--- START ---

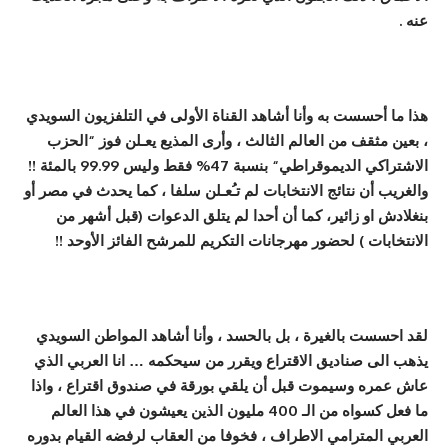
عنه .
هذا ما
أ
حسست به و
أ
نا
أ
شاهد القنا
ة
ال
ولى في التلفزيون السويدي
،
بعين مثقف من العالم
الثالث
،
و
أ
رى المذيع يع
ـ
لن فوز
“
الحزب
الاشتراكي الديموقراطي
“
بنسبة 47% فقط وليس 99.99 بالمئ
ة
!!
والغريب
أ
ن نتائج الانتخابات لم ت
ـُ
ع
ـ
لن سلفا
،
كما يحدث في مصر
أ
و
بنغلادش او زائير
،
كما
أ
ن
أ
حدا لم يتلق الدعوات (قبل
أ
شهر من
الانتخابات ) لحضور مهرجانات التكريم للمرشح الفائز ال
وحد !!
لقد احسست بالغير
ة
،
بل بالحسد
،
و
أ
نا
أ
شاهد المواطن السويدي
يذهب الى صناديق الاقتراع ويقرر من سيحكمه … انا العربي الذي
عاش عمره وسيموت قبل
أ
ن يلقي بورق
ة
في صندوق اقتراع
،
واذا
ما
فعل كسواه من الـ
400
مليون الذين يعيشون في هذا العالم
العربي المترامي الاطراف
،
فخوفا من العقاب لرفضه القيام بدوره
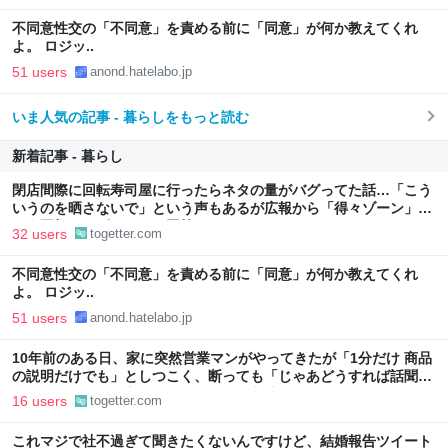
不同意性交の「不同意」を責める前に「同意」が何か教えてくれ
よ。 ロジッ..
51 users
anond.hatelabo.jp
いま人気の記事 - 暮らしをもっと読む
新着記事 - 暮らし
閉店間際に回転寿司屋に行ったらネタの量がバグってた話…「こう
いうのを晒さないで」という声もあるが広報から「得々ゾーン」と
いう正規サービスだとの回答も
32 users
togetter.com
不同意性交の「不同意」を責める前に「同意」が何か教えてくれ
よ。 ロジッ..
51 users
anond.hatelabo.jp
10年前のある日、家に突然営業マンがやってきたが「1分だけ 商品
の説明だけでも」としつこく、断っても「じゃあどうすれば話聞い
てくれますか」と言われたので、ある方法で解決することに
16 users
togetter.com
これマジで社不過ぎて聞きたくないんですけど、結婚報告ツイート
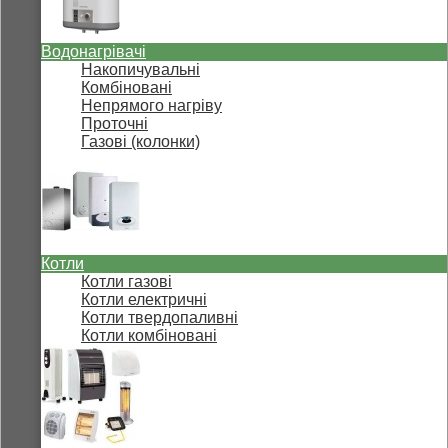
Водонагрівачі
Накопичувальні
Комбіновані
Непрямого нагріву
Проточні
Газові (колонки)
Котли
Котли газові
Котли електричні
Котли твердопаливні
Котли комбіновані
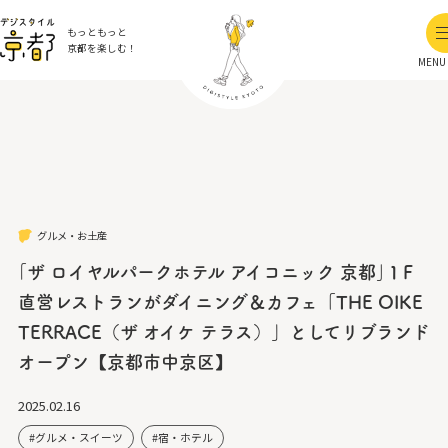
もっともっと
京都を楽しむ！
MENU
グルメ・お土産
｢ザ ロイヤルパークホテル アイコニック 京都｣１F
直営レストランがダイニング＆カフェ「THE OIKE
TERRACE（ザ オイケ テラス）」としてリブランド
オープン【京都市中京区】
2025.02.16
グルメ・スイーツ
宿・ホテル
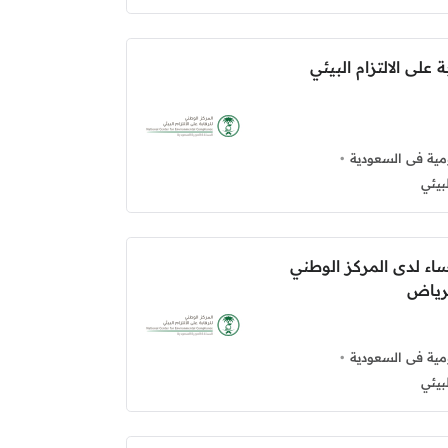
على الالتزام البيئي
ية فى السعودية
بيئي
اء لدى المركز الوطني
الرياض
ية فى السعودية
بيئي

--- END ---

# Instructions for the task
With the pictures omitted, restate word for word the lines above from the line that has "ن نتائج الانتخابات لم ت" up to and including the line that has "てくれますか」と言われたので、ある方法で解決することに", and no other lines.

# Exercise result
ن نتائج الانتخابات لم ت
ـُ
ع
ـ
لن سلفا
،
كما يحدث في مصر
أ
و
بنغلادش او زائير
،
كما
أ
ن
أ
حدا لم يتلق الدعوات (قبل
أ
شهر من
الانتخابات ) لحضور مهرجانات التكريم للمرشح الفائز ال
وحد !!
لقد احسست بالغير
ة
،
بل بالحسد
،
و
أ
نا
أ
شاهد المواطن السويدي
يذهب الى صناديق الاقتراع ويقرر من سيحكمه … انا العربي الذي
عاش عمره وسيموت قبل
أ
ن يلقي بورق
ة
في صندوق اقتراع
،
واذا
ما
فعل كسواه من الـ
400
مليون الذين يعيشون في هذا العالم
العربي المترامي الاطراف
،
فخوفا من العقاب لرفضه القيام بدوره
不同意性交の「不同意」を責める前に「同意」が何か教えてくれ
よ。 ロジッ..
51 users
anond.hatelabo.jp
いま人気の記事 - 暮らしをもっと読む
新着記事 - 暮らし
閉店間際に回転寿司屋に行ったらネタの量がバグってた話…「こう
いうのを晒さないで」という声もあるが広報から「得々ゾーン」と
いう正規サービスだとの回答も
32 users
togetter.com
不同意性交の「不同意」を責める前に「同意」が何か教えてくれ
よ。 ロジッ..
51 users
anond.hatelabo.jp
10年前のある日、家に突然営業マンがやってきたが「1分だけ 商品
の説明だけでも」としつこく、断っても「じゃあどうすれば話聞い
てくれますか」と言われたので、ある方法で解決することに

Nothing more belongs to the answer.